- [TASK 1]: In the sustainability post, by how much did Microsoft grow its replenishment project portfolio compared with fiscal year 2019?
- [TASK 2]: Please check each statement against the sustainability post and answer yes or no, quoting the words that decide it: (a) The UN predicts the world may face a 40% shortfall in available freshwater by 2030. (b) Microsoft released its first Environmental Sustainability Report in 2020. (c) The sustainability post is the second post in its blog series.

- [DOCUMENT TEXT]:
[start]

On January 28, 2021 Microsoft released its first Environmental Sustainability Report “A Year of Action” documenting progress the company made since announcing its 2020 commitments to become a carbon negative, water positive, zero waste company that protects more land than it uses by 2030. See a summary of the overall report in Part One of this blog series and learn more about the carbon negative commitment in Part Two. This third and final post will close out with a deeper look at the water positive, zero waste and ecosystems commitments, including the mysterious Planetary Computer.
Water Positive
A company is water positive when it puts more water back into the environment than it consumes. Microsoft will accomplish this through a combination of reduction and replenishment (physically putting water back into the environment, like recharging groundwater aquifers).
Why is a tech company like Microsoft focused on water? The UN predicts that by 2030, the world may face a 40% shortfall in available freshwater. Climate change, pollution, industrialized animal agriculture and increased demand could reduce water availability in major cities more than 66% by 2050, and as we all know from Standing Rock, "Mni Wiconi" (water is life). But it’s not just freshwater: the oceans are in trouble too. The World Economic Forum estimates that there will be more plastic waste in the oceans than fish (by weight) by 2050 unless we take drastic action to stem the tide of pollution. Microsoft spent much of 2020 laying the groundwork for improving these issues by attempting to standardize and digitize water data (where it exists at all). And true to form, Microsoft examined the unique role that technological solutions like Artificial Intelligence (AI) can provide for better water management; along the way, it increased its replenishment project portfolio by nearly 700% from fiscal year 2019.

[end]

[Extracted records]
[start]

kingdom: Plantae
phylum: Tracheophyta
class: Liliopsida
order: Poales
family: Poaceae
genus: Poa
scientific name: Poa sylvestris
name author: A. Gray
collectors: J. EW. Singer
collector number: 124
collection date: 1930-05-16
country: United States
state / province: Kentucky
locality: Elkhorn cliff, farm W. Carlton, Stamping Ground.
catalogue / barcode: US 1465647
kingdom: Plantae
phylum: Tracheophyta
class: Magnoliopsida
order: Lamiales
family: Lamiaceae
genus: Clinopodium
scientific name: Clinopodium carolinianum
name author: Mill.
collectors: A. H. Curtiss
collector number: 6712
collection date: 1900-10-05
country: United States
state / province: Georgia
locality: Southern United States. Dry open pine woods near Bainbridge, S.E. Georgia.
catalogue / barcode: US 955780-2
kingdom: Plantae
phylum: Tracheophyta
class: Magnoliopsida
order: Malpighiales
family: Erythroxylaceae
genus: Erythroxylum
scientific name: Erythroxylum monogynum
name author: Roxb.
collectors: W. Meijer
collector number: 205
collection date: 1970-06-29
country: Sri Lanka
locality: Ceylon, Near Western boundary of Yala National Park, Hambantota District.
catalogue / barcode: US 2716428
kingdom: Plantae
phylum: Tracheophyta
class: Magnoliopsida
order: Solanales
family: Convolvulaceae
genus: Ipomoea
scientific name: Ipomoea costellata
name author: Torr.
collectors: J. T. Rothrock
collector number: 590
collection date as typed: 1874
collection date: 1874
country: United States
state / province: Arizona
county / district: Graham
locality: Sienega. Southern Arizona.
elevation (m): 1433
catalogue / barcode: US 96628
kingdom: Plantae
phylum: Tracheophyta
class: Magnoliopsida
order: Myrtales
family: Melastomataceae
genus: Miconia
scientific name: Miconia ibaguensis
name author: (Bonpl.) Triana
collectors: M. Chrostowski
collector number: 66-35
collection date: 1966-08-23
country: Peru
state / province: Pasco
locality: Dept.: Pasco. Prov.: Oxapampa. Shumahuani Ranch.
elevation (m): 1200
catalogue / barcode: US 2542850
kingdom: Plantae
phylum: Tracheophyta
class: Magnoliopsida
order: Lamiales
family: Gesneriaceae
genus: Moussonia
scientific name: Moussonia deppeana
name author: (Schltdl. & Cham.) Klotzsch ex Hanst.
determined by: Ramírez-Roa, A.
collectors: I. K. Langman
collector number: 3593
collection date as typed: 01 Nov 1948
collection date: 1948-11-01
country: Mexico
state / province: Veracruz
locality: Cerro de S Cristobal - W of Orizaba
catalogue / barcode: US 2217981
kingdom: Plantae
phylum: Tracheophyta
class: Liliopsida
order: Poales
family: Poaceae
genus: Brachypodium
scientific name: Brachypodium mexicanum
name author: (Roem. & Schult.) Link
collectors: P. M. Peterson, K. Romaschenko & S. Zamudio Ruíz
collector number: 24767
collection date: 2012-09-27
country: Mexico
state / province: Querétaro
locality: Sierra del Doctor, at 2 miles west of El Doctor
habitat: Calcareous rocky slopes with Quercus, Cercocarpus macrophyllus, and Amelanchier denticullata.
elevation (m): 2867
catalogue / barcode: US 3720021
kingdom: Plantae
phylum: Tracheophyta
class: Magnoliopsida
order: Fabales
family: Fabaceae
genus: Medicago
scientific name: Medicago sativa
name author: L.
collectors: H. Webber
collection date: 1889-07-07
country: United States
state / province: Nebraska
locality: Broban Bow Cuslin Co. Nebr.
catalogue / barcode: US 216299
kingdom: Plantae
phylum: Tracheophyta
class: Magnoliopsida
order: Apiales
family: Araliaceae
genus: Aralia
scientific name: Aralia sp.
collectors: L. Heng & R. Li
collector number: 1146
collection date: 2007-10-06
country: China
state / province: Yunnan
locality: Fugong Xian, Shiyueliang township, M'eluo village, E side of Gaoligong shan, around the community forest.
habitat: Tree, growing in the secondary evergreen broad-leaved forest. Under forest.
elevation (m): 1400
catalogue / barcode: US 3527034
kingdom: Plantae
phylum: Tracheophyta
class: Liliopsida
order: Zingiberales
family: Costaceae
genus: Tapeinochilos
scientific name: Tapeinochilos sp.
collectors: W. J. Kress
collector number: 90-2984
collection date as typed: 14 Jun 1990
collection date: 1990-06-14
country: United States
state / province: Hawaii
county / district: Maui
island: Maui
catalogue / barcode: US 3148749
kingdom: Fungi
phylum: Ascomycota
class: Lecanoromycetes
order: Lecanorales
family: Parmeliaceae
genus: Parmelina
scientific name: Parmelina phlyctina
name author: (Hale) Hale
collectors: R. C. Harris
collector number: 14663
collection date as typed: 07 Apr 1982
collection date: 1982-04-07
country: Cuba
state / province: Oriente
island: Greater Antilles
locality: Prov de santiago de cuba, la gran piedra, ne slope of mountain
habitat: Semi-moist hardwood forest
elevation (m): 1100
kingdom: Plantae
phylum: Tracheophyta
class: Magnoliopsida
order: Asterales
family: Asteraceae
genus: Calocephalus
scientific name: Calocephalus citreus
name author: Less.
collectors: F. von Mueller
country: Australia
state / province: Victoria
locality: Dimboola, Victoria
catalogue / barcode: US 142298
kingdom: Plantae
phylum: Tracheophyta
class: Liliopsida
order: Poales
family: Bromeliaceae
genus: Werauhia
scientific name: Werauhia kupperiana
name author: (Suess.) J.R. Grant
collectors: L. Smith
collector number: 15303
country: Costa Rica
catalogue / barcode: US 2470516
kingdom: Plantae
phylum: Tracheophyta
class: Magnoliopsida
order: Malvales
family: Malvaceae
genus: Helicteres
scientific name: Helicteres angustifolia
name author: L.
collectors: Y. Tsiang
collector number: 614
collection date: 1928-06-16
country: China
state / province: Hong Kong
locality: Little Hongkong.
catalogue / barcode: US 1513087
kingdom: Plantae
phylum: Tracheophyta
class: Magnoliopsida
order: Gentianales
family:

[end]

- [ANSWER 1]: By nearly 700%.

- [ANSWER 2]:
(a) Yes: "The UN predicts that by 2030, the world may face a 40% shortfall in available freshwater."
(b) No: "On January 28, 2021 Microsoft released its first Environmental Sustainability Report"
(c) No: "This third and final post"